*Por Rafael Cardoso
No exato momento em que a Bienal de Berlim vem dar sua contribuição ao esforço para tornar a cena artística mais inclusiva e atual, dois importantes espaços expositivos da capital alemã voltam a atenção para a obra de um historiador da arte, falecido há mais de noventa anos, especialista em Renascimento Italiano. As exposições Aby Warburg, atlas de imagens Mnemosine: o original e Aby Warburg, entre cosmos e páthos: obras berlinenses do atlas de imagens Mnemosine, ocupam respectivamente a cultuada Haus der Kulturen der Welt (HKW) e o museu Gemäldegalerie. O que torna a obra de Warburg tão relevante para o presente que mereça esse duplo destaque e, mesmo em tempos de pandemia, atraia um público cada vez maior?
Aby Warburg (1866-1929) não é nenhum desconhecido na história da arte, mas antes um dos grandes nomes da geração que teorizou uma “ciência das imagens” (Bildwissenschaft, em alemão), no início do século 20. Com o ressurgimento desse tipo de abordagem, no rastro de seguidores como Georges Didi-Huberman e Horst Bredekamp, sua reputação intelectual se avultou ao ponto de ele virar modismo entre estudiosos da arte. O problema é que Warburg é daqueles autores mais referidos do que lidos. Muitos dos que invocam seu nome o fazem apenas para justificar aproximações entre obras de contextos distintos. Dizer-se warburguiano virou, no meio curatorial, uma licença para misturar alhos com bagulhos. O chamado pseudomorfismo (isso parece com aquilo, portanto deve existir uma relação) é efeito colateral comum de quem toma pílulas de Warburg fora da dosagem indicada.
Boa parte da desorientação em torno de Warburg advém do fato de que sua última obra, possivelmente a maior delas, permaneceu inacabada. Ao falecer em 1929, o autor trabalhava sobre um atlas de imagens intitulado Mnemosine – em homenagem à deusa grega da memória, mãe das nove musas. Seguindo uma lógica própria, Warburg montava imagens sobre painéis, organizando-as por grupos temáticos e palavras-chave, apontando persistências e coincidências, buscando ecos e repetições entre obras não necessariamente oriundas de contextos culturais vizinhos. Isso permitia comparações, às vezes geniais, às vezes tortuosas, entre antiguidade e modernidade; Oriente e Ocidente; cartas celestes e cartas de tarô; desenhos renascentistas e cartazes publicitários. Fundamentado em sua vasta erudição e conhecimento histórico, ele foi desenvolvendo um método original de pensar não somente o significado das imagens, mas também o modo como elas significam.
Quando da morte de Warburg, o conjunto do atlas consistia de quase mil pranchas distribuídas por 63 painéis. A ascensão do nazismo colocou em dúvida o destino de sua biblioteca em Hamburgo, e seus discípulos organizaram a transferência dos livros e materiais iconográficos para Londres, onde serviram de base para a criação do Warburg Institute em 1934. Desde então, houve várias tentativas de publicar versões do atlas, na íntegra ou em parte, o que só fez aumentar as disputas em torno do sentido da obra.
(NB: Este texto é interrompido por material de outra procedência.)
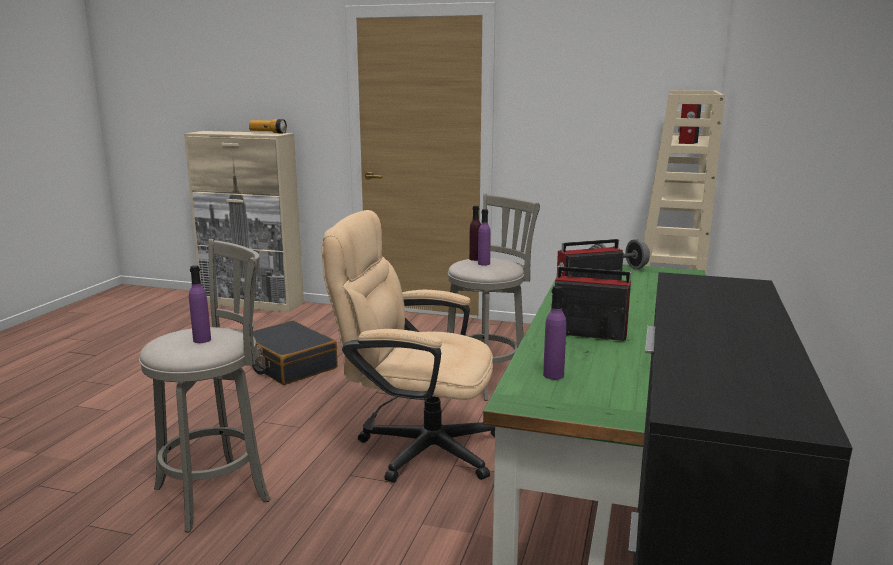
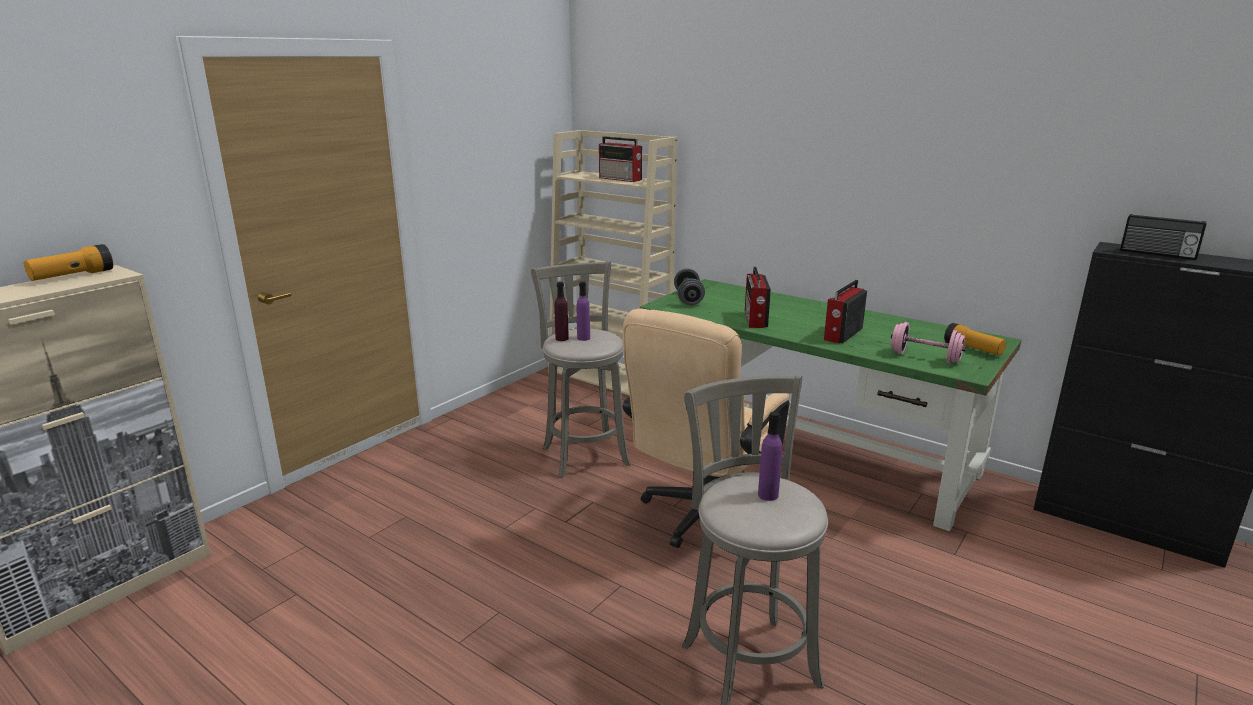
camera: 70 degrees left, 5 degrees up
black suitcase [252,320,338,385] -> none
purple bottle [543,286,566,380] -> pink dumbbell [891,322,966,363]
none -> flashlight [944,323,1006,355]
none -> radio [1120,214,1207,260]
A exposição atual na HKW tem por propósito reconstituir a versão “original”, garimpada em extensa pesquisa nos arquivos do Warburg Institute, onde as pranchas se encontravam dispersas entre milhares de outras. Em paralelo, a exposição na Gemäldegalerie agrupa meia centena de obras estudadas por Warburg e incluídas nos painéis de Mnemosine por meio de reproduções. Juntas, as duas mostras oferecem uma oportunidade ímpar de vislumbrar os processos por trás do pensamento dele.
Qual a relevância desse legado intelectual para os dias de hoje? Não resta dúvida que Warburg foi um pioneiro em conceber as imagens de modo disseminado e universal, sem divisões hierárquicas entre culturas e mídias. Para ele, uma fotografia interessava tanto quanto uma pintura, povos não europeus tanto quanto a Europa. Foi precursor não somente em seu olhar para a linguagem das formas – a chamada iconologia – como também por seu interesse em estudos etnográficos como instrumento para compreender a arte. Era um pensador que entendia a cultura humana como um todo e buscava seguir o devir das imagens como pista para desvendar o que temos em comum. Antecipou, em vários sentidos, as ideias de cultura visual e arte global que hoje desafiam não somente historiadores como também artistas. Podemos aprender muito com sua obra – sobretudo que o melhor pensamento visual requer aprofundamento no repertório. Mnemosine, afinal, é memória. Do seu ventre, brotaram as artes e a história.